CompMapper: An Automatic Pipeline to Define Conserved Segments between Genomes Systematically

Fu Lu1, Zhenyuan Wang2, Xiangqun Holly Zheng, Wenyan Zhong, Fei Zhong, Richard Mural
1fu.lu@celera.com, Celera Genomics; 2jack.wang@celera.com, Celera Genomics

Homologous genes have been widely used to identify conserved segments and construct comparative maps. Although it is an effective approach when complete genomic sequence is not available, it is error prone because of the sparseness of the data and the heuristic nature in selecting homologous gene pairs (Nadeau JH and Sankoff d, TIG 14, 495-501). With the robust draft sequence of mouse and human genome in hand (J.C. Venter et al., Science 291, 1304-51; R. Mural et al., Science, 296, 1661-1671); we have developed a new paradigm and systematic approach to define conserved segments between human and mouse directly from genomic sequence. The automatic pipeline should be applicable to map any species with complete or draft genome sequence and within an appropriate phylogenetic distance.

The bioinformatics pipeline CompMapper matches up conserved segments between two genomes given their genomic sequences. There are two main functional modules in the pipeline. 1) LandMarker: This module performs sequence comparisons of entire mouse and human genome sequences using blast to identify regions having similarity score exceeding 80% and longer than 50 bp. The blast matches are further filtered to remove the repetitive matches. The final set of alignments is mutual unique matches. Such regions are probably derived from the same ancestral sequence and are served as orthologous landmarks for identifying conserved segments. 2). CSGenerator (Conserved Segment Generator): Conserved segments are defined by comparison of the location of landmarks in the two genomes. A conserved segment is a maximal region in which a series of landmarks occur in the same order on a single chromosome in both species.
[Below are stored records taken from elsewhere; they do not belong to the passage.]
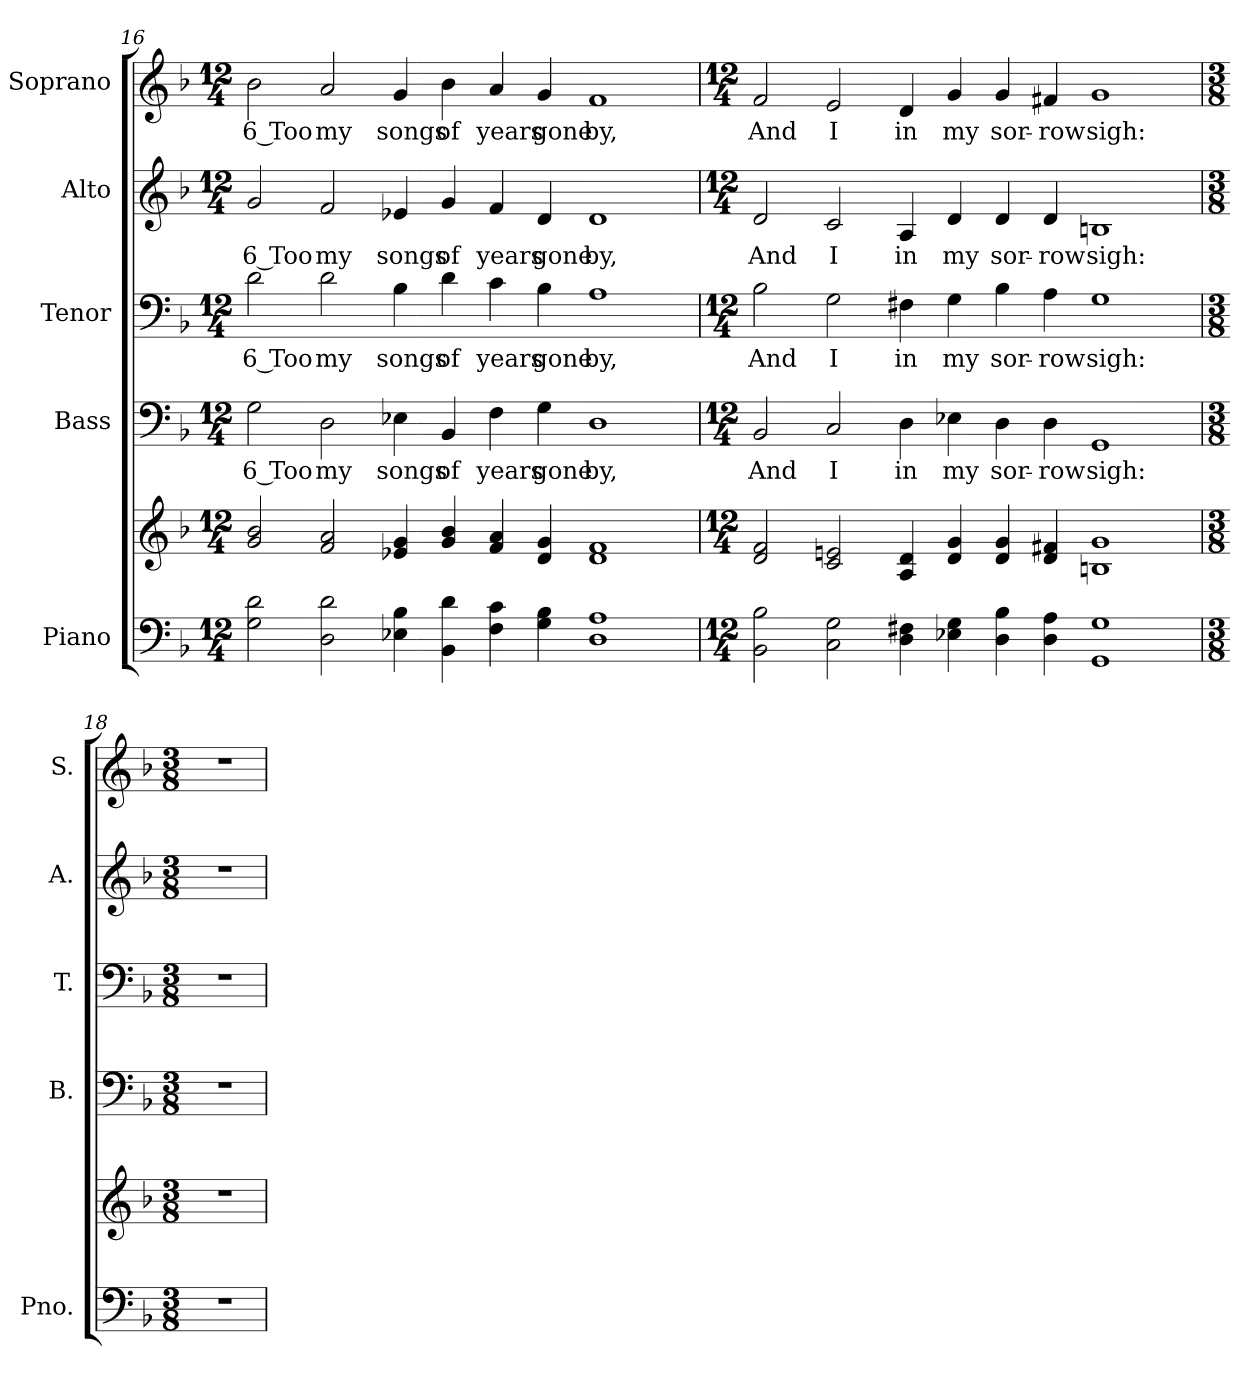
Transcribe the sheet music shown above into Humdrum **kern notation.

**kern	**kern	**kern	**text	**kern	**text	**kern	**text	**kern	**text
*part5	*part5	*part4	*part4	*part3	*part3	*part2	*part2	*part1	*part1
*staff6	*staff5	*staff4	*staff4	*staff3	*staff3	*staff2	*staff2	*staff1	*staff1
*I"Piano	*	*I"Bass	*	*I"Tenor	*	*I"Alto	*	*I"Soprano	*
*I'Pno.	*	*I'B.	*	*I'T.	*	*I'A.	*	*I'S.	*
!!LO:LB:g=z
*clefF4	*clefG2	*clefF4	*	*clefF4	*	*clefG2	*	*clefG2	*
*k[b-]	*k[b-]	*k[b-]	*	*k[b-]	*	*k[b-]	*	*k[b-]	*
*F:	*F:	*F:	*	*F:	*	*F:	*	*F:	*
*M12/4	*M12/4	*M12/4	*	*M12/4	*	*M12/4	*	*M12/4	*
=16	=16	=16	=16	=16	=16	=16	=16	=16	=16
!	!	!	!LO:LY:b:color=#000000	!	!	!	!	!	!
!	!	!	!	!	!LO:LY:b:color=#000000	!	!	!	!
!	!	!	!	!	!	!	!LO:LY:b:color=#000000	!	!
!	!	!	!	!	!	!	!	!	!LO:LY:b:color=#000000
2Gi\ 2di	2gi/ 2b-i	2Gi\	6 Too	2di\	6 Too	2gi/	6 Too	2b-i\	6 Too
!	!	!	!LO:LY:b:color=#000000	!	!	!	!	!	!
!	!	!	!	!	!LO:LY:b:color=#000000	!	!	!	!
!	!	!	!	!	!	!	!LO:LY:b:color=#000000	!	!
!	!	!	!	!	!	!	!	!	!LO:LY:b:color=#000000
2Di\ 2di	2fi/ 2ai	2Di\	my	2di\	my	2fi/	my	2ai/	my
!	!	!	!LO:LY:b:color=#000000	!	!	!	!	!	!
!	!	!	!	!	!LO:LY:b:color=#000000	!	!	!	!
!	!	!	!	!	!	!	!LO:LY:b:color=#000000	!	!
!	!	!	!	!	!	!	!	!	!LO:LY:b:color=#000000
4E-Xi\ 4B-i	4e-Xi/ 4gi	4E-Xi\	songs	4B-i\	songs	4e-Xi/	songs	4gi/	songs
!	!	!	!LO:LY:b:color=#000000	!	!	!	!	!	!
!	!	!	!	!	!LO:LY:b:color=#000000	!	!	!	!
!	!	!	!	!	!	!	!LO:LY:b:color=#000000	!	!
!	!	!	!	!	!	!	!	!	!LO:LY:b:color=#000000
4BB-i\ 4di	4gi/ 4b-i	4BB-i/	of	4di\	of	4gi/	of	4b-i\	of
!	!	!	!LO:LY:b:color=#000000	!	!	!	!	!	!
!	!	!	!	!	!LO:LY:b:color=#000000	!	!	!	!
!	!	!	!	!	!	!	!LO:LY:b:color=#000000	!	!
!	!	!	!	!	!	!	!	!	!LO:LY:b:color=#000000
4Fi\ 4ci	4fi/ 4ai	4Fi\	years	4ci\	years	4fi/	years	4ai/	years
!	!	!	!LO:LY:b:color=#000000	!	!	!	!	!	!
!	!	!	!	!	!LO:LY:b:color=#000000	!	!	!	!
!	!	!	!	!	!	!	!LO:LY:b:color=#000000	!	!
!	!	!	!	!	!	!	!	!	!LO:LY:b:color=#000000
4Gi\ 4B-i	4di/ 4gi	4Gi\	gone	4B-i\	gone	4di/	gone	4gi/	gone
!	!	!	!LO:LY:b:color=#000000	!	!	!	!	!	!
!	!	!	!	!	!LO:LY:b:color=#000000	!	!	!	!
!	!	!	!	!	!	!	!LO:LY:b:color=#000000	!	!
!	!	!	!	!	!	!	!	!	!LO:LY:b:color=#000000
1Di 1Ai	1di 1fi	1Di	by,	1Ai	by,	1di	by,	1fi	by,
!!LO:PB:g=z
=17	=17	=17	=17	=17	=17	=17	=17	=17	=17
*M12/4	*M12/4	*M12/4	*	*M12/4	*	*M12/4	*	*M12/4	*
!	!	!	!LO:LY:b:color=#000000	!	!	!	!	!	!
!	!	!	!	!	!LO:LY:b:color=#000000	!	!	!	!
!	!	!	!	!	!	!	!LO:LY:b:color=#000000	!	!
!	!	!	!	!	!	!	!	!	!LO:LY:b:color=#000000
2BB-i\ 2B-i	2di/ 2fi	2BB-i/	And	2B-i\	And	2di/	And	2fi/	And
!	!	!	!LO:LY:b:color=#000000	!	!	!	!	!	!
!	!	!	!	!	!LO:LY:b:color=#000000	!	!	!	!
!	!	!	!	!	!	!	!LO:LY:b:color=#000000	!	!
!	!	!	!	!	!	!	!	!	!LO:LY:b:color=#000000
2Ci\ 2Gi	2ci/ 2eni	2Ci/	I	2Gi\	I	2ci/	I	2ei/	I
!	!	!	!LO:LY:b:color=#000000	!	!	!	!	!	!
!	!	!	!	!	!LO:LY:b:color=#000000	!	!	!	!
!	!	!	!	!	!	!	!LO:LY:b:color=#000000	!	!
!	!	!	!	!	!	!	!	!	!LO:LY:b:color=#000000
4Di\ 4F#Xi	4Ai/ 4di	4Di\	in	4F#Xi\	in	4Ai/	in	4di/	in
!	!	!	!LO:LY:b:color=#000000	!	!	!	!	!	!
!	!	!	!	!	!LO:LY:b:color=#000000	!	!	!	!
!	!	!	!	!	!	!	!LO:LY:b:color=#000000	!	!
!	!	!	!	!	!	!	!	!	!LO:LY:b:color=#000000
4E-Xi\ 4Gi	4di/ 4gi	4E-Xi\	my	4Gi\	my	4di/	my	4gi/	my
!	!	!	!LO:LY:b:color=#000000	!	!	!	!	!	!
!	!	!	!	!	!LO:LY:b:color=#000000	!	!	!	!
!	!	!	!	!	!	!	!LO:LY:b:color=#000000	!	!
!	!	!	!	!	!	!	!	!	!LO:LY:b:color=#000000
4Di\ 4B-i	4di/ 4gi	4Di\	sor-	4B-i\	sor-	4di/	sor-	4gi/	sor-
!	!	!	!LO:LY:b:color=#000000	!	!	!	!	!	!
!	!	!	!	!	!LO:LY:b:color=#000000	!	!	!	!
!	!	!	!	!	!	!	!LO:LY:b:color=#000000	!	!
!	!	!	!	!	!	!	!	!	!LO:LY:b:color=#000000
4Di\ 4Ai	4di/ 4f#Xi	4Di\	-row	4Ai\	-row	4di/	-row	4f#Xi/	-row
!	!	!	!LO:LY:b:color=#000000	!	!	!	!	!	!
!	!	!	!	!	!LO:LY:b:color=#000000	!	!	!	!
!	!	!	!	!	!	!	!LO:LY:b:color=#000000	!	!
!	!	!	!	!	!	!	!	!	!LO:LY:b:color=#000000
1GGi 1Gi	1Bni 1gi	1GGi	sigh:	1Gi	sigh:	1Bni	sigh:	1gi	sigh:
!!LO:LB:g=z
=18	=18	=18	=18	=18	=18	=18	=18	=18	=18
*M3/8	*M3/8	*M3/8	*	*M3/8	*	*M3/8	*	*M3/8	*
!LO:N:vis=1	!LO:N:vis=1	!LO:N:vis=1	!	!LO:N:vis=1	!	!LO:N:vis=1	!	!LO:N:vis=1	!
4.r	4.r	4.r	.	4.r	.	4.r	.	4.r	.
=	=	=	=	=	=	=	=	=	=
*-	*-	*-	*-	*-	*-	*-	*-	*-	*-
To avoid artificial breakpoint owing to imperfections in the draft genome sequence, we have excluded single inconsistent from the computation.

A total of 444410 orthologous landmarks were identified between human and mouse genomes by LandMarker with a density of approximately 170 landmarks per million bases. The orthologous landmarks are several magnitudes denser than any gene based landmarks. The remarkable 97.5% of landmarks are conserved in order across the two genomes. A total of 601 regions of conserved synteny are defined by the conserved landmarks which cover 91.5% and 92.4% mouse and human genomes, respectively. The N50 of the blocks are 9.8M and 10.5M for mouse and human, respectively. In summary, the resulting comparative map from this pipeline is much more sensitive and accurate than the gene based comparative maps. The comparative map between human and mouse has been used in several tasks to predict functional conservations, such as orthologs, gene regulatory regions and small non-coding RNAs. A dynamic, interactive comparative viewer has been developed to display the orthologous landmarks and conserved segments between human and mouse genome.